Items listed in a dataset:
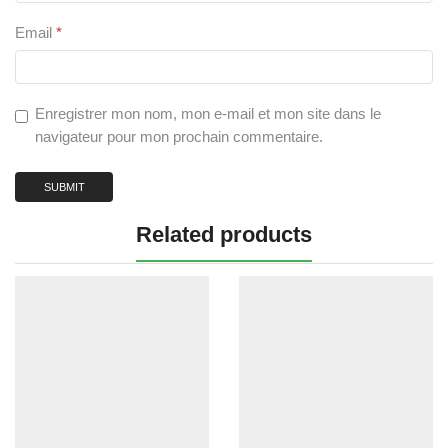
Email
*
Enregistrer mon nom, mon e-mail et mon site dans le
navigateur pour mon prochain commentaire.
Related products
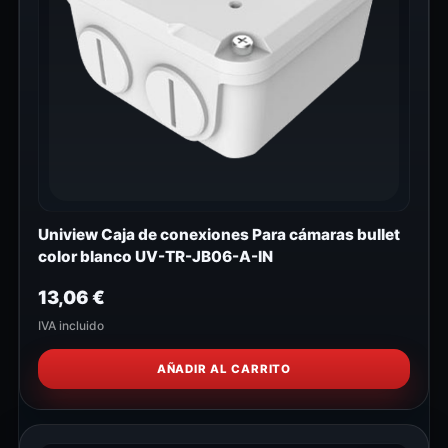
Uniview Caja de conexiones Para cámaras bullet
color blanco UV-TR-JB06-A-IN
13,06
€
IVA incluido
AÑADIR AL CARRITO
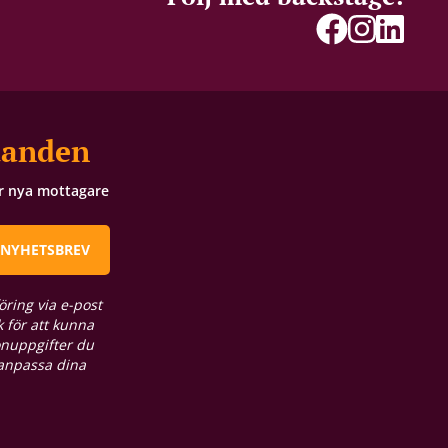
danden
ör nya mottagare
 NYHETSBREV
öring via e-post
 för att kunna
onuppgifter du
 anpassa dina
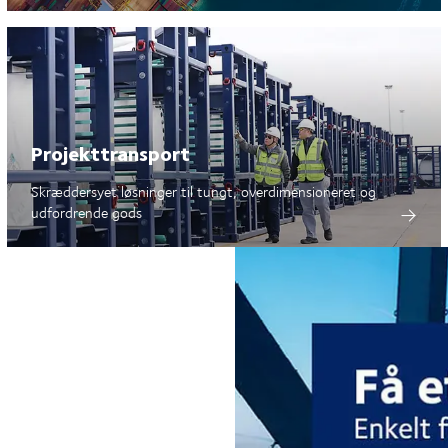
Projekttransport
Skræddersyet løsninger til tungt, overdimensioneret og
udfordrende gods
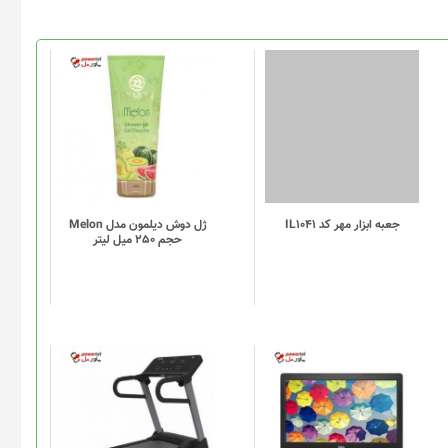
این
محصول
دارای
انواع
مختلفی
می
باشد.
گزینه
جعبه ابزار مهر کد IL1041
ژل دوش دیلمون مدل Melon
حجم 250 میل لیتر
ها
ممکن
است
در
صفحه
محصول
انتخاب
شوند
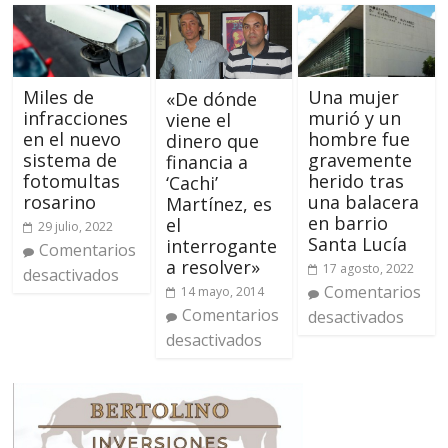
Miles de
Una mujer
«De dónde
infracciones
murió y un
viene el
en el nuevo
hombre fue
dinero que
sistema de
gravemente
financia a
fotomultas
herido tras
‘Cachi’
rosarino
una balacera
Martínez, es
en barrio
el
29 julio, 2022
Santa Lucía
interrogante
Comentarios
a resolver»
17 agosto, 2022
desactivados
Comentarios
14 mayo, 2014
Comentarios
desactivados
desactivados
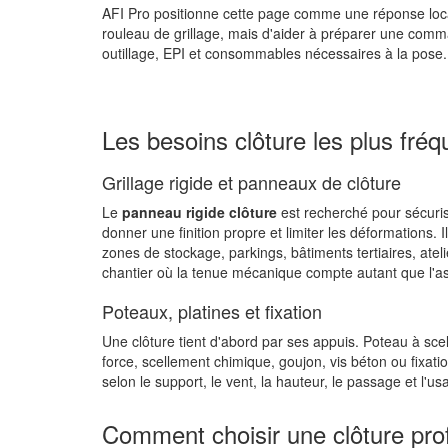
AFI Pro positionne cette page comme une réponse loca
rouleau de grillage, mais d'aider à préparer une comman
outillage, EPI et consommables nécessaires à la pose. C
Les besoins clôture les plus fré
Grillage rigide et panneaux de clôture
Le
panneau rigide clôture
est recherché pour sécuri
donner une finition propre et limiter les déformations. 
zones de stockage, parkings, bâtiments tertiaires, ateli
chantier où la tenue mécanique compte autant que l'as
Poteaux, platines et fixation
Une clôture tient d'abord par ses appuis. Poteau à scell
force, scellement chimique, goujon, vis béton ou fixat
selon le support, le vent, la hauteur, le passage et l'us
Comment choisir une clôture pro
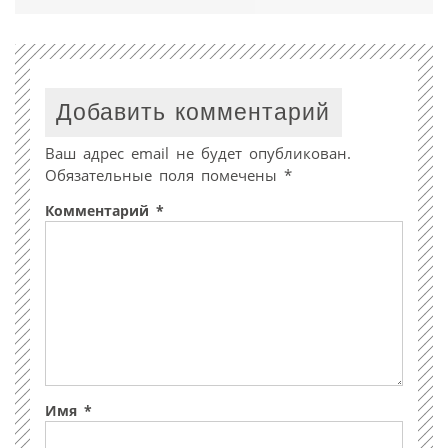
Добавить комментарий
Ваш адрес email не будет опубликован.
Обязательные поля помечены
*
Комментарий
*
Имя
*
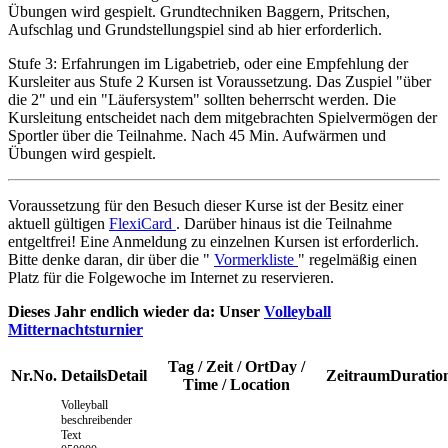
Übungen wird gespielt. Grundtechniken Baggern, Pritschen,
Aufschlag und Grundstellungspiel sind ab hier erforderlich.
Stufe 3: Erfahrungen im Ligabetrieb, oder eine Empfehlung der
Kursleiter aus Stufe 2 Kursen ist Voraussetzung. Das Zuspiel "über
die 2" und ein "Läufersystem" sollten beherrscht werden. Die
Kursleitung entscheidet nach dem mitgebrachten Spielvermögen der
Sportler über die Teilnahme. Nach 45 Min. Aufwärmen und
Übungen wird gespielt.
Voraussetzung für den Besuch dieser Kurse ist der Besitz einer
aktuell gültigen
FlexiCard
. Darüber hinaus ist die Teilnahme
entgeltfrei! Eine Anmeldung zu einzelnen Kursen ist erforderlich.
Bitte denke daran, dir über die "
Vormerkliste
" regelmäßig einen
Platz für die Folgewoche im Internet zu reservieren.
Dieses Jahr endlich wieder da: Unser
Volleyball
Mitternachtsturnier
Tag / Zeit / Ort
Day /
Nr.
No.
Details
Detail
Zeitraum
Duratio
Time / Location
Volleyball
beschreibender
Text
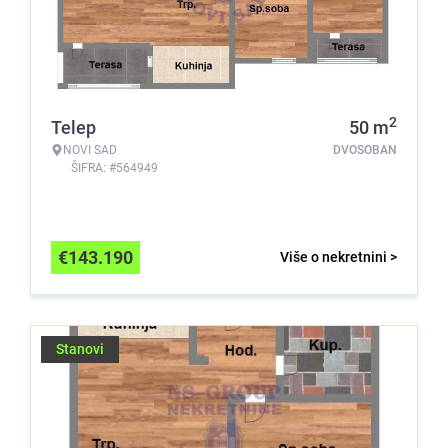
2
Telep
50
m
NOVI SAD
DVOSOBAN
ŠIFRA: #564949
€
143.190
Više o nekretnini >
Stanovi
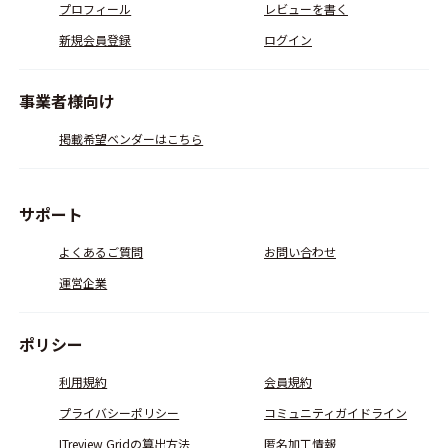
プロフィール
レビューを書く
新規会員登録
ログイン
事業者様向け
掲載希望ベンダーはこちら
サポート
よくあるご質問
お問い合わせ
運営企業
ポリシー
利用規約
会員規約
プライバシーポリシー
コミュニティガイドライン
ITreview Gridの算出方法
匿名加工情報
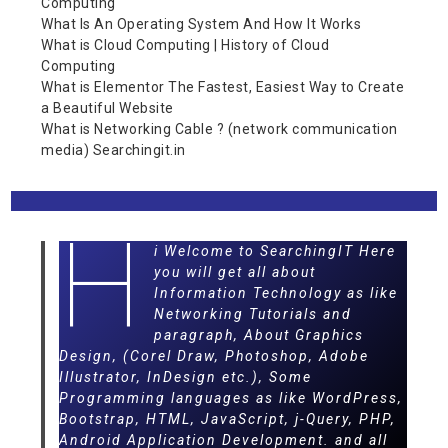
Computing
What Is An Operating System And How It Works
What is Cloud Computing | History of Cloud
Computing
What is Elementor The Fastest, Easiest Way to Create
a Beautiful Website
What is Networking Cable ? (network communication
media) Searchingit.in
H
i Welcome to SearchingIT Here
you will get all about
Information Technology as like
Networking Tutorials and
paragraph, About Graphics
Design, (Corel Draw, Photoshop, Adobe
Illustrator, InDesign etc.), Some
Programming languages as like WordPress,
Bootstrap, HTML, JavaScript, j-Query, PHP,
Android Application Development. and all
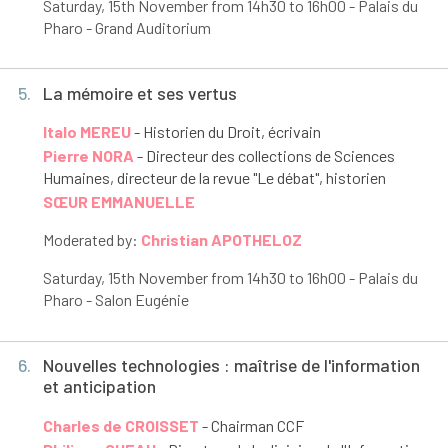
Saturday, 15
th
November from 14h30 to 16h00 - Palais du
Pharo - Grand Auditorium
5.
La mémoire et ses vertus
Italo MEREU
- Historien du Droit, écrivain
Pierre NORA
- Directeur des collections de Sciences
Humaines, directeur de la revue "Le débat", historien
SŒUR EMMANUELLE
Moderated by:
Christian APOTHELOZ
Saturday, 15
th
November from 14h30 to 16h00 - Palais du
Pharo - Salon Eugénie
6.
Nouvelles technologies : maîtrise de l'information
et anticipation
Charles de CROISSET
- Chairman CCF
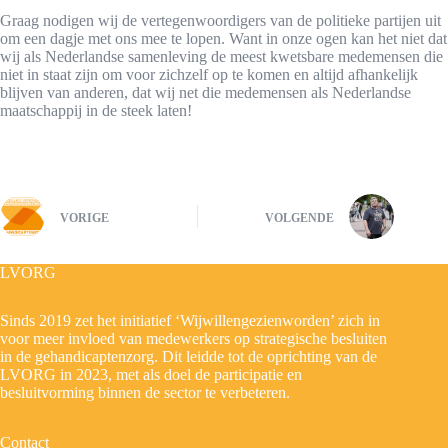
Graag nodigen wij de vertegenwoordigers van de politieke partijen uit
om een dagje met ons mee te lopen. Want in onze ogen kan het niet dat
wij als Nederlandse samenleving de meest kwetsbare medemensen die
niet in staat zijn om voor zichzelf op te komen en altijd afhankelijk
blijven van anderen, dat wij net die medemensen als Nederlandse
maatschappij in de steek laten!
VORIGE
VOLGENDE
LVORG
Sinds 2019 zet het initiatief ‘Wijwillengezienworden’ zich in
voor meer invloed van medewerkers op strategische besluiten
in de gehandicaptenzorg. Dit leidde tot de oprichting van de
LVORG in 2023, met als doel de participatie en
besluitvorming binnen de sector te verbeteren.
Contact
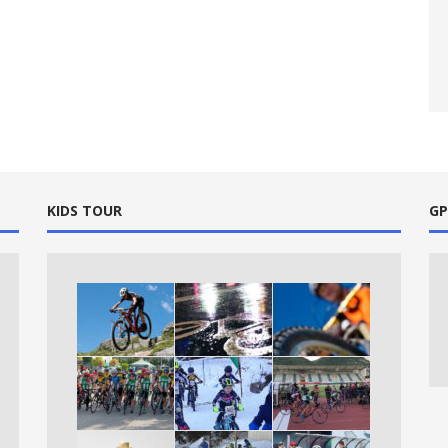
KIDS TOUR
GP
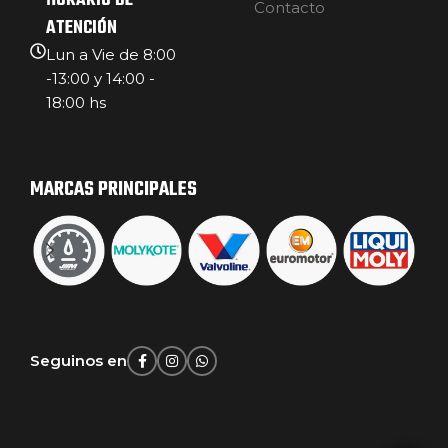
HORARIO DE
Contacto
ATENCIÓN
Lun a Vie de 8:00
-13:00 y 14:00 -
18:00 hs
MARCAS PRINCIPALES
Seguinos en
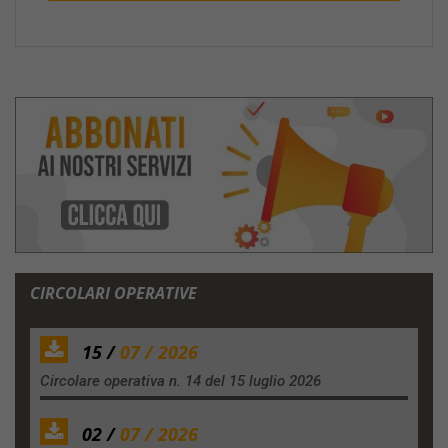
CIRCOLARI OPERATIVE
15 /
07 / 2026
Circolare operativa n. 14 del 15 luglio 2026
02 /
07 / 2026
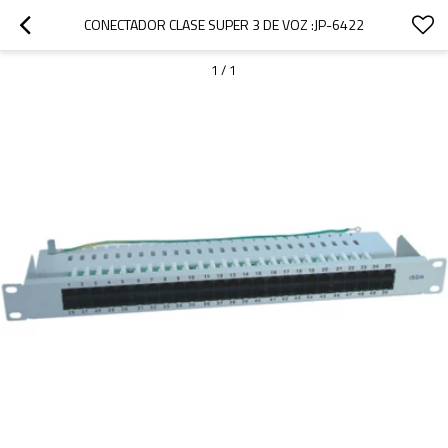
CONECTADOR CLASE SUPER 3 DE VOZ :JP-6422
1
/
1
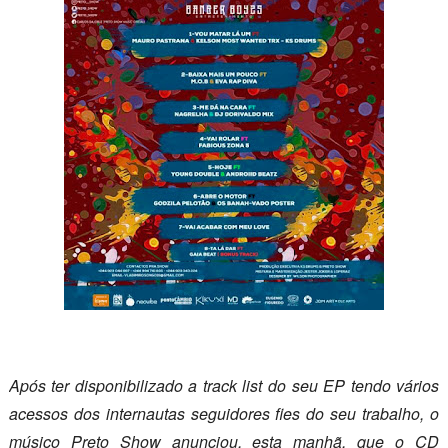
Após ter disponibilizado a track list do seu EP tendo vários
acessos dos internautas seguidores fies do seu trabalho, o
músico Preto Show anunciou, esta manhã, que o CD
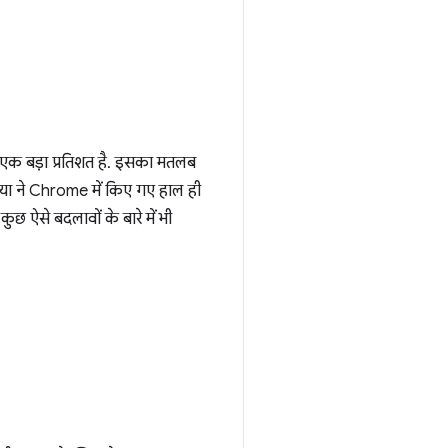
 एक बड़ा प्रतिशत है. इसका मतलब
्या ने Chrome में किए गए हाल ही
कुछ ऐसे बदलावों के बारे में भी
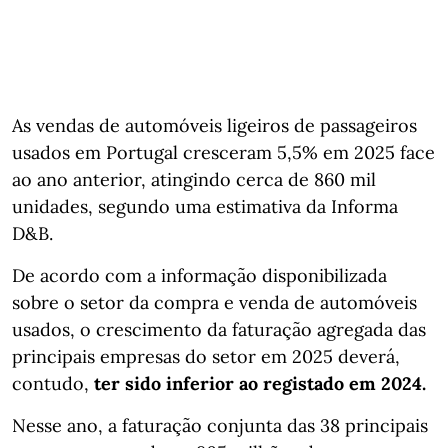
As vendas de automóveis ligeiros de passageiros
usados em Portugal cresceram 5,5% em 2025 face
ao ano anterior, atingindo cerca de 860 mil
unidades, segundo uma estimativa da Informa
D&B.
De acordo com a informação disponibilizada
sobre o setor da compra e venda de automóveis
usados, o crescimento da faturação agregada das
principais empresas do setor em 2025 deverá,
contudo,
ter sido inferior ao registado em 2024.
Nesse ano, a faturação conjunta das 38 principais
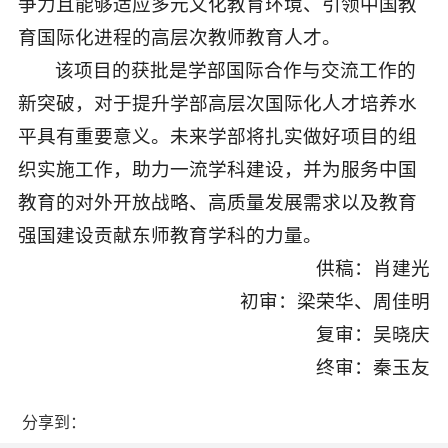
争力且能够适应多元文化教育环境、引领中国教
育国际化进程的高层次教师教育人才。
该项目的获批是学部国际合作与交流工作的
新突破，对于提升学部高层次国际化人才培养水
平具有重要意义。未来学部将扎实做好项目的组
织实施工作，助力一流学科建设，并为服务中国
教育的对外开放战略、高质量发展需求以及教育
强国建设贡献东师教育学科的力量。
供稿：肖建光
初审：梁荣华、周佳明
复审：吴晓庆
终审：秦玉友
分享到：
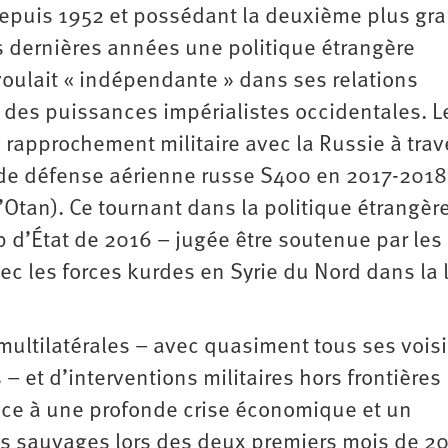
depuis 1952 et possédant la deuxième plus gr
es dernières années une politique étrangère
voulait « indépendante » dans ses relations
 des puissances impérialistes occidentales. L
e rapprochement militaire avec la Russie à trav
 de défense aérienne russe S400 en 2017-2018
Otan). Ce tournant dans la politique étrangère
 d’État de 2016 – jugée être soutenue par les 
ec les forces kurdes en Syrie du Nord dans la 
ultilatérales – avec quasiment tous ses voisi
 et d’interventions militaires hors frontières
 face à une profonde crise économique et un
s sauvages lors des deux premiers mois de 20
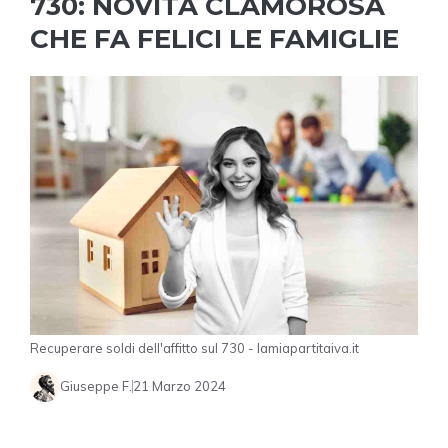
730: NOVITÀ CLAMOROSA
CHE FA FELICI LE FAMIGLIE
Recuperare soldi dell'affitto sul 730 - lamiapartitaiva.it
Giuseppe F.
21 Marzo 2024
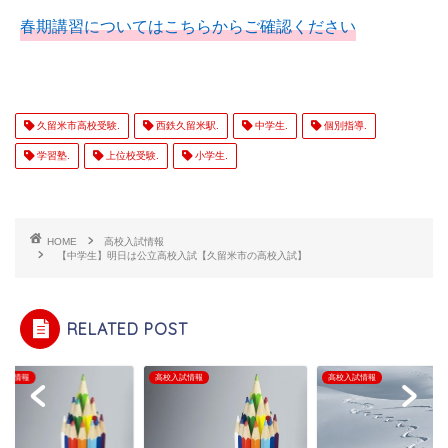
春期講習についてはこちらからご確認ください
久留米市高校受験.
西鉄久留米駅.
中学生.
個別指導.
学習塾.
上位校受験.
小学生.
HOME
高校入試情報
【中学生】明日は公立高校入試【久留米市の高校入試】
RELATED POST
入試情報
高校入試情報
高校入試情報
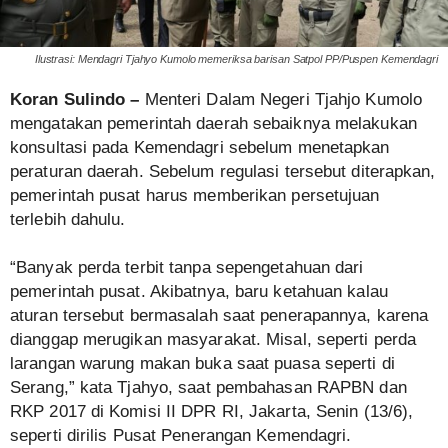
Ilustrasi: Mendagri Tjahyo Kumolo memeriksa barisan Satpol PP/Puspen Kemendagri
Koran Sulindo –
Menteri Dalam Negeri Tjahjo Kumolo
mengatakan pemerintah daerah sebaiknya melakukan
konsultasi pada Kemendagri sebelum menetapkan
peraturan daerah. Sebelum regulasi tersebut diterapkan,
pemerintah pusat harus memberikan persetujuan
terlebih dahulu.
“Banyak perda terbit tanpa sepengetahuan dari
pemerintah pusat. Akibatnya, baru ketahuan kalau
aturan tersebut bermasalah saat penerapannya, karena
dianggap merugikan masyarakat. Misal, seperti perda
larangan warung makan buka saat puasa seperti di
Serang,” kata Tjahyo, saat pembahasan RAPBN dan
RKP 2017 di Komisi II DPR RI, Jakarta, Senin (13/6),
seperti dirilis Pusat Penerangan Kemendagri.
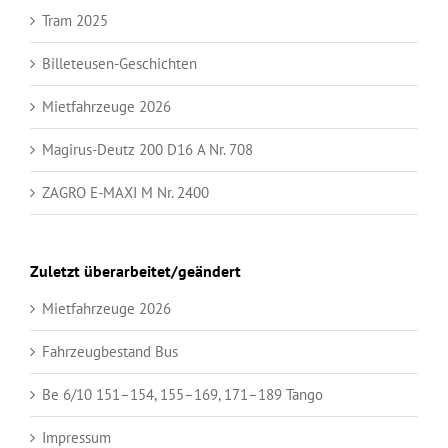
Tram 2025
Billeteusen-Geschichten
Mietfahrzeuge 2026
Magirus-Deutz 200 D16 A Nr. 708
ZAGRO E-MAXI M Nr. 2400
Zuletzt überarbeitet/geändert
Mietfahrzeuge 2026
Fahrzeugbestand Bus
Be 6/10 151–154, 155–169, 171–189 Tango
Impressum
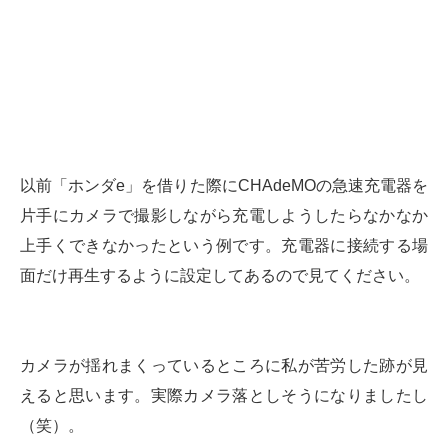
以前「ホンダe」を借りた際にCHAdeMOの急速充電器を
片手にカメラで撮影しながら充電しようしたらなかなか
上手くできなかったという例です。充電器に接続する場
面だけ再生するように設定してあるので見てください。
カメラが揺れまくっているところに私が苦労した跡が見
えると思います。実際カメラ落としそうになりましたし
（笑）。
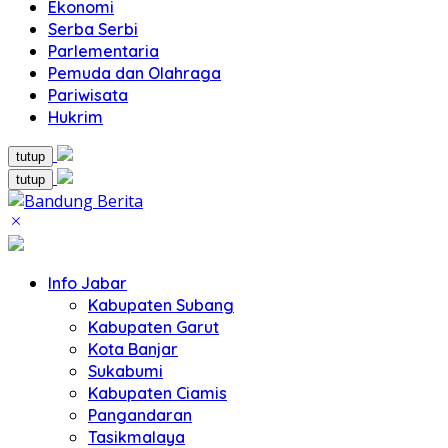
Ekonomi
Serba Serbi
Parlementaria
Pemuda dan Olahraga
Pariwisata
Hukrim
tutup
tutup
Info Jabar
Kabupaten Subang
Kabupaten Garut
Kota Banjar
Sukabumi
Kabupaten Ciamis
Pangandaran
Tasikmalaya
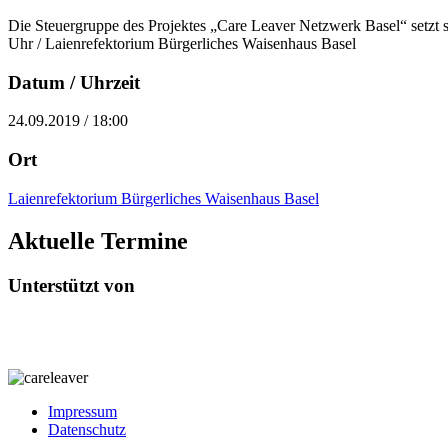
Die Steuergruppe des Projektes „Care Leaver Netzwerk Basel“ setz
Uhr / Laienrefektorium Bürgerliches Waisenhaus Basel
Datum / Uhrzeit
24.09.2019 / 18:00
Ort
Laienrefektorium Bürgerliches Waisenhaus Basel
Aktuelle Termine
Unterstützt von
Impressum
Datenschutz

THE PROBLEM: The entries above hold the needed span. Transcribe exactly the lines from the one with "What is Networking" to the one with "Illustrator, InDesign etc.), Some", both included.

RESPONSE BELOW:
What is Networking Cable ? (network communication
media) Searchingit.in
H
i Welcome to SearchingIT Here
you will get all about
Information Technology as like
Networking Tutorials and
paragraph, About Graphics
Design, (Corel Draw, Photoshop, Adobe
Illustrator, InDesign etc.), Some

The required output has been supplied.